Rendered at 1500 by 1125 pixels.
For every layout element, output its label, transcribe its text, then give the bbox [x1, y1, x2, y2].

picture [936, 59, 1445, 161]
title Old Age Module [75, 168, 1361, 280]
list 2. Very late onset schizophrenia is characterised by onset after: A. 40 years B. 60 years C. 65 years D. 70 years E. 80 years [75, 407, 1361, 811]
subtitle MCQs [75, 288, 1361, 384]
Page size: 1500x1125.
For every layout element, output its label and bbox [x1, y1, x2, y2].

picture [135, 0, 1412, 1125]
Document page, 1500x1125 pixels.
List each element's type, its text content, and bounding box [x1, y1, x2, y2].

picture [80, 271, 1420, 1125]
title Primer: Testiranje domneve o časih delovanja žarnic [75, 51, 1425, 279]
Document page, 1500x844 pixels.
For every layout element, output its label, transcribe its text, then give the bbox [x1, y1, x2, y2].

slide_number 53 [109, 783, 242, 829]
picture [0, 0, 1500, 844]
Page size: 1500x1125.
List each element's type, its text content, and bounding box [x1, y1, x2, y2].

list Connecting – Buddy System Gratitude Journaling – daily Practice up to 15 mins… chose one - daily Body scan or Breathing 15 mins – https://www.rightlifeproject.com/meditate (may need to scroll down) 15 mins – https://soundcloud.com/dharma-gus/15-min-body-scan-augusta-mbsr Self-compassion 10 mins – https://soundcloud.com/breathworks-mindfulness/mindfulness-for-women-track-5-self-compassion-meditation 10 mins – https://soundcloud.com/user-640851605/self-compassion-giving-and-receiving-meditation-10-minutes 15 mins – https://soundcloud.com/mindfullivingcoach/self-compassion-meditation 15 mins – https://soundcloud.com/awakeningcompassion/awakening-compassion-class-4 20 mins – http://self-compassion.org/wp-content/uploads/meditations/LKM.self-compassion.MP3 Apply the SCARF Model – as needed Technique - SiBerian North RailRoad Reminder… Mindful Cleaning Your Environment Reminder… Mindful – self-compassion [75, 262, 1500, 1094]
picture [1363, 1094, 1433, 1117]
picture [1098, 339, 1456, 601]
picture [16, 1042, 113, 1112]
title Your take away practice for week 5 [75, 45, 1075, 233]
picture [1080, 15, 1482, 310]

◆ ◆ ◆ ◆ ◆

_What is required:_ With no line skipped, copy the entries exactly as written.

_Written response:_
Rendered at 1500 by 1125 pixels.
For every layout element, output its label, transcribe its text, then give the bbox [x1, y1, x2, y2].

picture [936, 59, 1445, 161]
title Old Age Module [75, 168, 1361, 280]
list 2. Very late onset schizophrenia is characterised by onset after: A. 40 years B. 60 years C. 65 years D. 70 years E. 80 years [75, 407, 1361, 811]
subtitle MCQs [75, 288, 1361, 384]
Page size: 1500x1125.
For every layout element, output its label and bbox [x1, y1, x2, y2].

picture [135, 0, 1412, 1125]
Document page, 1500x1125 pixels.
List each element's type, its text content, and bounding box [x1, y1, x2, y2].

picture [80, 271, 1420, 1125]
title Primer: Testiranje domneve o časih delovanja žarnic [75, 51, 1425, 279]
Document page, 1500x844 pixels.
For every layout element, output its label, transcribe its text, then give the bbox [x1, y1, x2, y2].

slide_number 53 [109, 783, 242, 829]
picture [0, 0, 1500, 844]
Page size: 1500x1125.
List each element's type, its text content, and bounding box [x1, y1, x2, y2].

list Connecting – Buddy System Gratitude Journaling – daily Practice up to 15 mins… chose one - daily Body scan or Breathing 15 mins – https://www.rightlifeproject.com/meditate (may need to scroll down) 15 mins – https://soundcloud.com/dharma-gus/15-min-body-scan-augusta-mbsr Self-compassion 10 mins – https://soundcloud.com/breathworks-mindfulness/mindfulness-for-women-track-5-self-compassion-meditation 10 mins – https://soundcloud.com/user-640851605/self-compassion-giving-and-receiving-meditation-10-minutes 15 mins – https://soundcloud.com/mindfullivingcoach/self-compassion-meditation 15 mins – https://soundcloud.com/awakeningcompassion/awakening-compassion-class-4 20 mins – http://self-compassion.org/wp-content/uploads/meditations/LKM.self-compassion.MP3 Apply the SCARF Model – as needed Technique - SiBerian North RailRoad Reminder… Mindful Cleaning Your Environment Reminder… Mindful – self-compassion [75, 262, 1500, 1094]
picture [1363, 1094, 1433, 1117]
picture [1098, 339, 1456, 601]
picture [16, 1042, 113, 1112]
title Your take away practice for week 5 [75, 45, 1075, 233]
picture [1080, 15, 1482, 310]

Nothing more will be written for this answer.